*** Block opens ***

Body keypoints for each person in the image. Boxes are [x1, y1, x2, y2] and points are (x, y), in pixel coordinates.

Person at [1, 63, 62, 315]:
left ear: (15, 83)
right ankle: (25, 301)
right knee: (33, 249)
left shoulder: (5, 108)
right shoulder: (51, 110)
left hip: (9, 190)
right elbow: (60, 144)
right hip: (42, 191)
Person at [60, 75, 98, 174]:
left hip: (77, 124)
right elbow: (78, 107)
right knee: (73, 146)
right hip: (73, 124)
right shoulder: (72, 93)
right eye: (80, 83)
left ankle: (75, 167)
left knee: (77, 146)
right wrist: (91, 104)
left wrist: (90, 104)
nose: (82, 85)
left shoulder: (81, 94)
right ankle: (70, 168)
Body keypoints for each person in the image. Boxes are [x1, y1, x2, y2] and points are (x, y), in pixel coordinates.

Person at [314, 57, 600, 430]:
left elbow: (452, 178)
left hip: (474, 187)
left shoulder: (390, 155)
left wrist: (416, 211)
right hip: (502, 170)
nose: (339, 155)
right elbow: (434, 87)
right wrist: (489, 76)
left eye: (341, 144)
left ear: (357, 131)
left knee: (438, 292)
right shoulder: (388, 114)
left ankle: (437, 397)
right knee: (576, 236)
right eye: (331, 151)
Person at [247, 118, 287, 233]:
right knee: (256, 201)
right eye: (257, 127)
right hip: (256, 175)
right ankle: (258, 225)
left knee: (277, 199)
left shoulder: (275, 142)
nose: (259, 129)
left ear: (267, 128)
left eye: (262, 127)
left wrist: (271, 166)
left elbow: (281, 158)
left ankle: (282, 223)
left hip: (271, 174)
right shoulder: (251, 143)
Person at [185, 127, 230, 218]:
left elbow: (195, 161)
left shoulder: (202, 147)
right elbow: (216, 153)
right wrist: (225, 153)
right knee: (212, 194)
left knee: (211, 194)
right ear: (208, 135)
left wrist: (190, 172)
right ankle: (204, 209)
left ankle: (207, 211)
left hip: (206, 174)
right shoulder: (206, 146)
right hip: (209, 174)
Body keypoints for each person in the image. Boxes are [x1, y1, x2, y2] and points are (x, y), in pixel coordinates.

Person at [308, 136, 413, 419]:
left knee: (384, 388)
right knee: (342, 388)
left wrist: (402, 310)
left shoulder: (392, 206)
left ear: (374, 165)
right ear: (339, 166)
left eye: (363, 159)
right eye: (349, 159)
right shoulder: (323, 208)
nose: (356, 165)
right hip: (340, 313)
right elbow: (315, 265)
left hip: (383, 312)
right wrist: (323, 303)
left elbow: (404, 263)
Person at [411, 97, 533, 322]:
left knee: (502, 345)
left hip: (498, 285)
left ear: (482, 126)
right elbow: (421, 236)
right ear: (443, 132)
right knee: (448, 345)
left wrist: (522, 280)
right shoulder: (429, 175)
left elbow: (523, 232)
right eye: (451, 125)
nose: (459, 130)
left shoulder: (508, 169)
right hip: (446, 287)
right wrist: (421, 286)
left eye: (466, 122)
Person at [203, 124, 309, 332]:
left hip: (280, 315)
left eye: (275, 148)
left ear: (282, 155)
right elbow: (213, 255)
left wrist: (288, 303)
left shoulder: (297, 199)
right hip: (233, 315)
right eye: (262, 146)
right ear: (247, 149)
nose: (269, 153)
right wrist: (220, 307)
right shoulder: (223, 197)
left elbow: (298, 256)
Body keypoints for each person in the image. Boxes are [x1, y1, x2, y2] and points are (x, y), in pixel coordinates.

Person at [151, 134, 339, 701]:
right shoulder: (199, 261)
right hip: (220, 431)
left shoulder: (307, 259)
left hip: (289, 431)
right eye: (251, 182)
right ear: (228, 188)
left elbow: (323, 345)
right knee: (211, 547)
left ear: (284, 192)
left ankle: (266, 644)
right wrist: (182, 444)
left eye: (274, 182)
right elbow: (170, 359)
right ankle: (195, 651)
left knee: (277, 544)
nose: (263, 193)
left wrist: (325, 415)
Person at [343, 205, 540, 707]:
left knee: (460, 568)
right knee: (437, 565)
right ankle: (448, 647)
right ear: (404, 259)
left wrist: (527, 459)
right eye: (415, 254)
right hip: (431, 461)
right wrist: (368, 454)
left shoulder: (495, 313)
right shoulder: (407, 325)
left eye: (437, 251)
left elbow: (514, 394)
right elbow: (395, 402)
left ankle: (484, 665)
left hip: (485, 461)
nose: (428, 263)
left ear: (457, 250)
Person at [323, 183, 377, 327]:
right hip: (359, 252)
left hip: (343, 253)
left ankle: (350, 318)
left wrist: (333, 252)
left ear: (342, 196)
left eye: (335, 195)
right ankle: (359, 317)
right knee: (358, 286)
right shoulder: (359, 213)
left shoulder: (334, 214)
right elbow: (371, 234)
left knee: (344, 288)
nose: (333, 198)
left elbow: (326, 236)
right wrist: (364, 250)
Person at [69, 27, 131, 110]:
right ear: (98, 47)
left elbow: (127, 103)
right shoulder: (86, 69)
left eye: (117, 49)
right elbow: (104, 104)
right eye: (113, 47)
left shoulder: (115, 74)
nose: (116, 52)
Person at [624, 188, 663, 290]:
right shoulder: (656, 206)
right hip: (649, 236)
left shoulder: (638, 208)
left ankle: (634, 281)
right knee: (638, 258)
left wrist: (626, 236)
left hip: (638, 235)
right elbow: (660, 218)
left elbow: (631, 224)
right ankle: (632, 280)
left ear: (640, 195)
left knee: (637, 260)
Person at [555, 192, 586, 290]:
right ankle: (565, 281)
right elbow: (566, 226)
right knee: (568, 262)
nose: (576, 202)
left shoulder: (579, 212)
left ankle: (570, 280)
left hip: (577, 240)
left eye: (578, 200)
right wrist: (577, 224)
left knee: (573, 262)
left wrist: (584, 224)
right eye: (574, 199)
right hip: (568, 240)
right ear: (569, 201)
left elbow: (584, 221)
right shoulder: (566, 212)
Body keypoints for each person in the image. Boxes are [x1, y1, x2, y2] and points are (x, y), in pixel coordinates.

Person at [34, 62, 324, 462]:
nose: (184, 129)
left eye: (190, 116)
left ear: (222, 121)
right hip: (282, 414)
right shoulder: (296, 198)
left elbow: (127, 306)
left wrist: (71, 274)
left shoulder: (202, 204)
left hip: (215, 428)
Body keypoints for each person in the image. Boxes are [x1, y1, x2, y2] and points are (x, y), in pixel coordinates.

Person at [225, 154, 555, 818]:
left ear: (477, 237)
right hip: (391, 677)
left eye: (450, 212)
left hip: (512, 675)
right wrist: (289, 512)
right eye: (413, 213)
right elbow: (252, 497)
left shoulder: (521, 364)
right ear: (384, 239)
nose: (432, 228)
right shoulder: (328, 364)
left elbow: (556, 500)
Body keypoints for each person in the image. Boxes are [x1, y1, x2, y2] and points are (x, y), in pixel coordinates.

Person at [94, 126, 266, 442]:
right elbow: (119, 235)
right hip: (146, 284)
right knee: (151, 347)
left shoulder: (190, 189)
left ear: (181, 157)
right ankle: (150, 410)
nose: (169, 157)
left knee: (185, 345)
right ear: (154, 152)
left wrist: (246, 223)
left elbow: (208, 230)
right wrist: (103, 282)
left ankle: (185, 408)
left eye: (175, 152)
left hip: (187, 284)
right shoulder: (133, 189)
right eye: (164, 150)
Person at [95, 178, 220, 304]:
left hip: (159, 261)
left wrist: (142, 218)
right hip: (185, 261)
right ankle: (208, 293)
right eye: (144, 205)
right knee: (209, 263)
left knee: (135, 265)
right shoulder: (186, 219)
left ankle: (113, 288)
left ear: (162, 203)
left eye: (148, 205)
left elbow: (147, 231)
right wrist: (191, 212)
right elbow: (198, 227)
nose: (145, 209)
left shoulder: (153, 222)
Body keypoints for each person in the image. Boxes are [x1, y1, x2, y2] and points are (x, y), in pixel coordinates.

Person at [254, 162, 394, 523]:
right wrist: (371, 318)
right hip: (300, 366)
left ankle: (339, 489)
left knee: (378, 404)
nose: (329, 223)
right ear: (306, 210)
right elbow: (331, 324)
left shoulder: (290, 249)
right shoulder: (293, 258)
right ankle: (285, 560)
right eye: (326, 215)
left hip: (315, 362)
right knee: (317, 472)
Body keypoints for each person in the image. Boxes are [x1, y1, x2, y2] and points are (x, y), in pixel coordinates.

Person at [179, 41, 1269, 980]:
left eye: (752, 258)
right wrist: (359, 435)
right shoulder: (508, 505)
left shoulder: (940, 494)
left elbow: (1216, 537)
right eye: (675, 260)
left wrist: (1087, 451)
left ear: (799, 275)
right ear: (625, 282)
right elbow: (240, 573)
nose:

*** Block closes ***

- _WHAT THIS TASK INVOLVES_: Working from the records above, write out verbatim only the lines from the line containing "left knee: (573, 262)" through the line containing "right elbow: (252, 497)".

- _OUTPUT FOR THIS TASK_:
left knee: (573, 262)
left wrist: (584, 224)
right eye: (574, 199)
right hip: (568, 240)
right ear: (569, 201)
left elbow: (584, 221)
right shoulder: (566, 212)
Body keypoints for each person in the image. Boxes are [x1, y1, x2, y2] and points are (x, y), in pixel coordinates.

Person at [34, 62, 324, 462]:
nose: (184, 129)
left eye: (190, 116)
left ear: (222, 121)
right hip: (282, 414)
right shoulder: (296, 198)
left elbow: (127, 306)
left wrist: (71, 274)
left shoulder: (202, 204)
left hip: (215, 428)
Body keypoints for each person in the image. Boxes are [x1, y1, x2, y2] and points are (x, y), in pixel coordinates.

Person at [225, 154, 555, 818]:
left ear: (477, 237)
right hip: (391, 677)
left eye: (450, 212)
left hip: (512, 675)
right wrist: (289, 512)
right eye: (413, 213)
right elbow: (252, 497)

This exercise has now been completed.